No one from a team – coaches, executives, owners – is allowed into any of the exam areas, not even the blue tent just a few yards away on the sideline.

”I don’t have owners telling me to get him ready … sooner,” Sugarman added.

The roles of the concussion spotters have increased in importance and attention after a handful of players Donte Moncrief Jersey , most notably Houston quarterback Tom Savage, clearly were hurt but didn’t get the immediate care required. There will be four UNCs – unaffiliated neurotrauma consultants – at this Super Bowl. Typically, each sideline is staffed by one. After the protocol changed in December following the Savage case, an additional one was added for the playoffs, as well as a centralized UNC based at the league. That central UNC will be in the spotter booth for the Super Bowl.

The jobs are usually filled in each city by certified athletic trainers charged with noticing player head injuries from their upstairs booth. The spotters are paired with video technicians who watch the broadcast feed and tag plays that result in injuries – although they’re not always easy to spot.

A spotter can communicate with sideline medical personnel in a variety of ways. If there’s a reason to stop the game to get an injured player off the field, he has that power, often shouting into his device: ”Medical Timeout.”
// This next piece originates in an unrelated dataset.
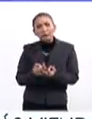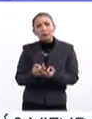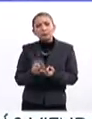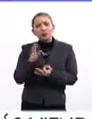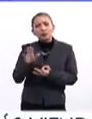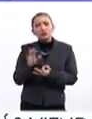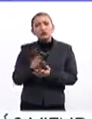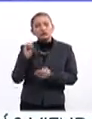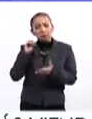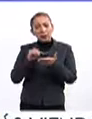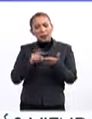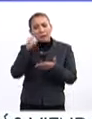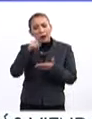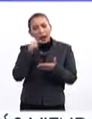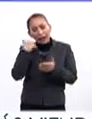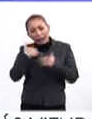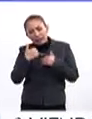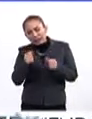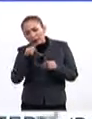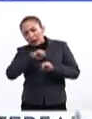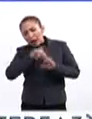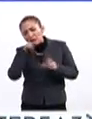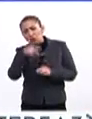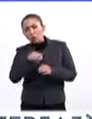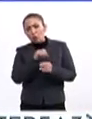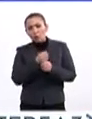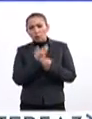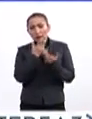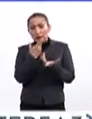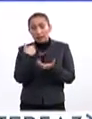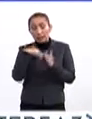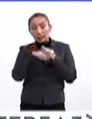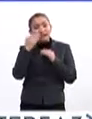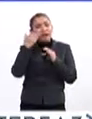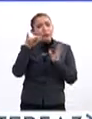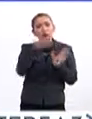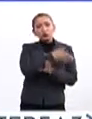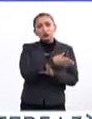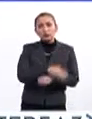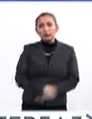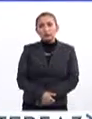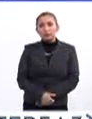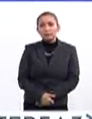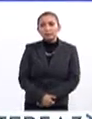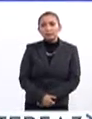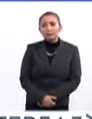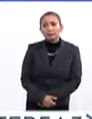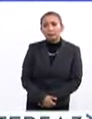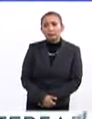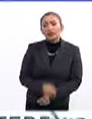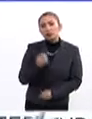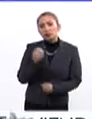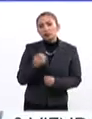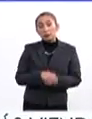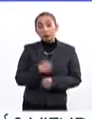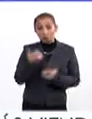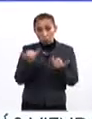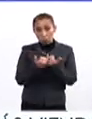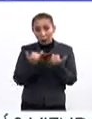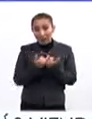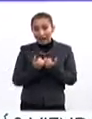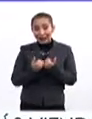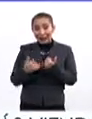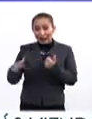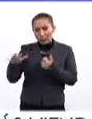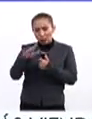su mecánica para poder llegar a eso. Y además adentrarnos en la época, ¿no?, de Sor Juana, que recurre, por supuesto, a muchas veces. Pero así como hay esa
The referee will stop the game when so instructed; Sills estimated it occurred eight to 10 times this season.

A sideline monitor then can show video of the play to team or unaffiliated medical personnel. A decision can be made more quickly and accurately about the next steps, if any are needed, and the medical staff has a better idea of what happened than how the player might describe it.

Sugarman is more than grateful for the assistance and the technology that makes it possible.

”People like me might have looked at it with a crooked eye,” he said with a smile. ”Big Brother looking over your shoulder. But it’s been invaluable. You can’t see everything. It’s very protective to know they’re looking out for you.”

Last summer for the first time the league brought together all sorts of medical staffers from each team, plus unaffiliated consultants and spotters for a training session dedicated to head trauma and concussions. Those sessions will continue.

Sills bristles when he hears that the NFL is not doing enough regarding head injuries. Standing in a specialized X-ray room underneath the Super Bowl stadium, he vigorously defends the NFL concussion policy.